Hyperextending your knees can cause pain, swelling, and tissue damage (via Healthline). You can avoid doing this on the leg press machine by extending your legs until the point before your knees lock. This will still give you an excellent workout without damaging yourself. You should also avoid using too much weight on this machine, as this can also lead to injury. Always start with a lower weight than you think you'll need and work your way up when it feels appropriate.
The best leg exercises
If you are concerned about using the leg press, there are plenty of other exercises that you can use to build your legs. All exercises come with some risk, so it is important that you master your form before you start to lift heavier weights. A basic squat is an excellent exercise that should be incorporated into the workout plans of most people. "Squats are not inherently bad for the knees at all and are one of the most functional moves we humans perform," Lara Heimann, physical therapist and founder of LYT Yoga, told Byrdie. "From the time we are toddlers throughout our lifetime, we will squat for a variety of reasons and purposes." It is important to keep your head up and your spine neutral when performing a squat.

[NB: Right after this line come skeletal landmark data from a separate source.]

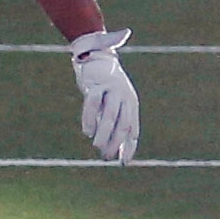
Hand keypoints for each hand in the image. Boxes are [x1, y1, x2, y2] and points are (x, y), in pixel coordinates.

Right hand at [70, 29, 138, 163]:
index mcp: (132, 104)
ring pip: (109, 115)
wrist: (97, 56)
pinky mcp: (96, 85)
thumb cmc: (106, 87)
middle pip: (123, 124)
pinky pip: (93, 103)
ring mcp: (111, 90)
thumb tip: (115, 150)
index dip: (129, 147)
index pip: (133, 130)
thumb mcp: (114, 104)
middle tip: (105, 156)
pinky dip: (89, 118)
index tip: (123, 162)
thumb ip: (115, 123)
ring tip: (98, 147)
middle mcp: (125, 97)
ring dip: (104, 133)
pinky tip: (86, 131)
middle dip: (115, 143)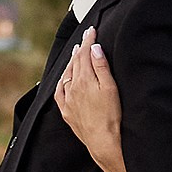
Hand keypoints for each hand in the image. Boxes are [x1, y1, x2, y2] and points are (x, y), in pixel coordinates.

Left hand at [56, 31, 123, 165]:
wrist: (103, 141)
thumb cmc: (111, 116)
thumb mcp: (110, 88)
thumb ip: (101, 67)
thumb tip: (93, 49)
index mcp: (85, 79)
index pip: (85, 54)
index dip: (88, 41)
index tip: (92, 31)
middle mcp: (73, 87)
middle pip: (75, 62)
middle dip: (81, 48)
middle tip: (86, 37)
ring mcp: (68, 100)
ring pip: (66, 75)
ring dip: (71, 62)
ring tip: (75, 53)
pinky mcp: (67, 111)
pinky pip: (59, 91)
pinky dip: (62, 80)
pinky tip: (64, 78)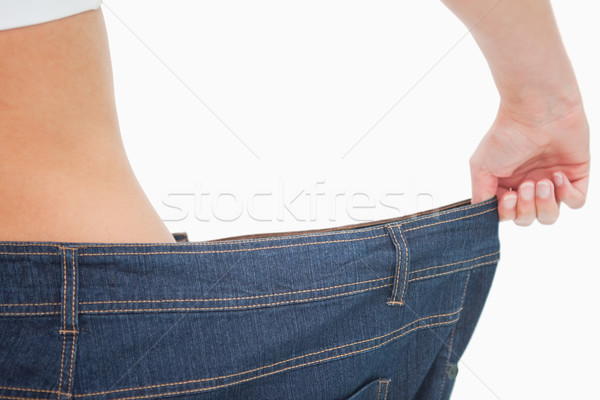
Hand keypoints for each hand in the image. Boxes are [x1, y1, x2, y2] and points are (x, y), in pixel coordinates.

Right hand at [470, 99, 589, 224]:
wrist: (537, 112)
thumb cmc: (506, 135)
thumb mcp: (481, 167)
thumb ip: (480, 196)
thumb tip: (483, 214)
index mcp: (506, 184)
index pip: (507, 215)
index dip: (508, 212)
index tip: (507, 196)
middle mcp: (528, 185)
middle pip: (528, 219)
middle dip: (526, 208)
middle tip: (526, 185)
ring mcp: (552, 182)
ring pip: (550, 216)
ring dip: (545, 204)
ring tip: (542, 182)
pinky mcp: (575, 177)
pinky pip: (575, 202)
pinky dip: (566, 195)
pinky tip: (558, 176)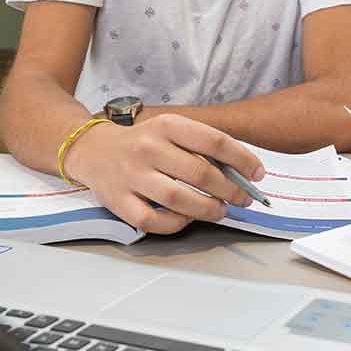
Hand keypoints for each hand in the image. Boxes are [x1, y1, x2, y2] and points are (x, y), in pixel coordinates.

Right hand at [64, 114, 265, 234]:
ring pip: (178, 199)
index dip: (243, 160)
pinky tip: (188, 219)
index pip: (215, 142)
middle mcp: (148, 148)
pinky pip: (152, 220)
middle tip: (243, 199)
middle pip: (200, 173)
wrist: (92, 149)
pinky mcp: (117, 201)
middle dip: (230, 190)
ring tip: (221, 211)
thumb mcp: (173, 130)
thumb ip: (204, 147)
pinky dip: (176, 224)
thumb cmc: (146, 142)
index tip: (258, 174)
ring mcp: (131, 176)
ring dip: (208, 209)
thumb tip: (245, 171)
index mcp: (168, 126)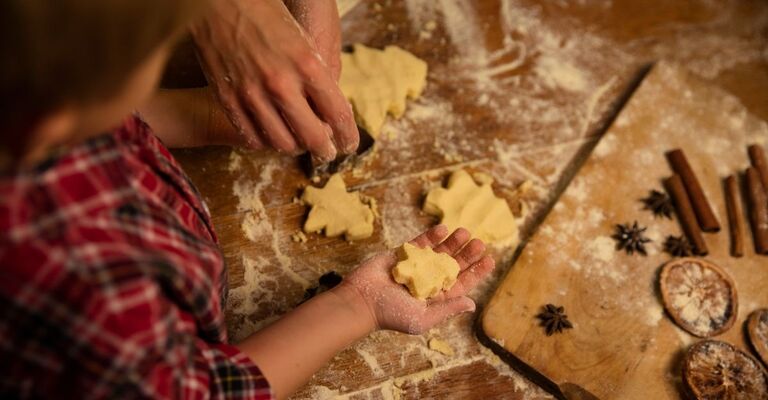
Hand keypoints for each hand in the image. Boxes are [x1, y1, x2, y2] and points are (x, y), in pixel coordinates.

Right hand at [190, 0, 357, 160]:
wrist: (218, 1)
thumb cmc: (266, 13)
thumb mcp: (305, 39)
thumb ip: (320, 74)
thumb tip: (329, 108)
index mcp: (308, 65)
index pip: (338, 115)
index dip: (347, 136)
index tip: (349, 144)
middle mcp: (282, 84)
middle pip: (312, 137)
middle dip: (324, 150)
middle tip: (327, 152)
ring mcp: (253, 94)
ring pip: (282, 143)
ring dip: (295, 147)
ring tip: (299, 142)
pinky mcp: (228, 100)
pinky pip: (251, 137)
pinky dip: (266, 142)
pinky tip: (272, 136)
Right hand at [340, 225, 495, 333]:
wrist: (360, 300)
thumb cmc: (390, 314)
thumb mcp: (423, 317)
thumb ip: (447, 308)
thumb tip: (472, 304)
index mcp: (435, 298)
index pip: (461, 283)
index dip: (475, 272)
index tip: (489, 260)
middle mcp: (428, 281)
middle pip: (453, 265)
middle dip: (467, 254)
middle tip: (479, 243)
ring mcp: (415, 266)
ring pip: (439, 251)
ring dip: (452, 242)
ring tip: (464, 232)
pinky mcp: (402, 254)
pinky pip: (420, 242)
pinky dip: (431, 235)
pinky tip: (443, 229)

Lunges are another great exercise for your legs. While this exercise causes some people to complain about knee pain, it should create less knee pain in the long run when performed correctly (via NBC News). To do a lunge, start with your feet hip-width apart. Take a step forward with your right foot and lower the rest of your body at the same time until your left knee almost touches the floor and your right thigh is parallel to the floor. Hold this position for a second and return to starting position.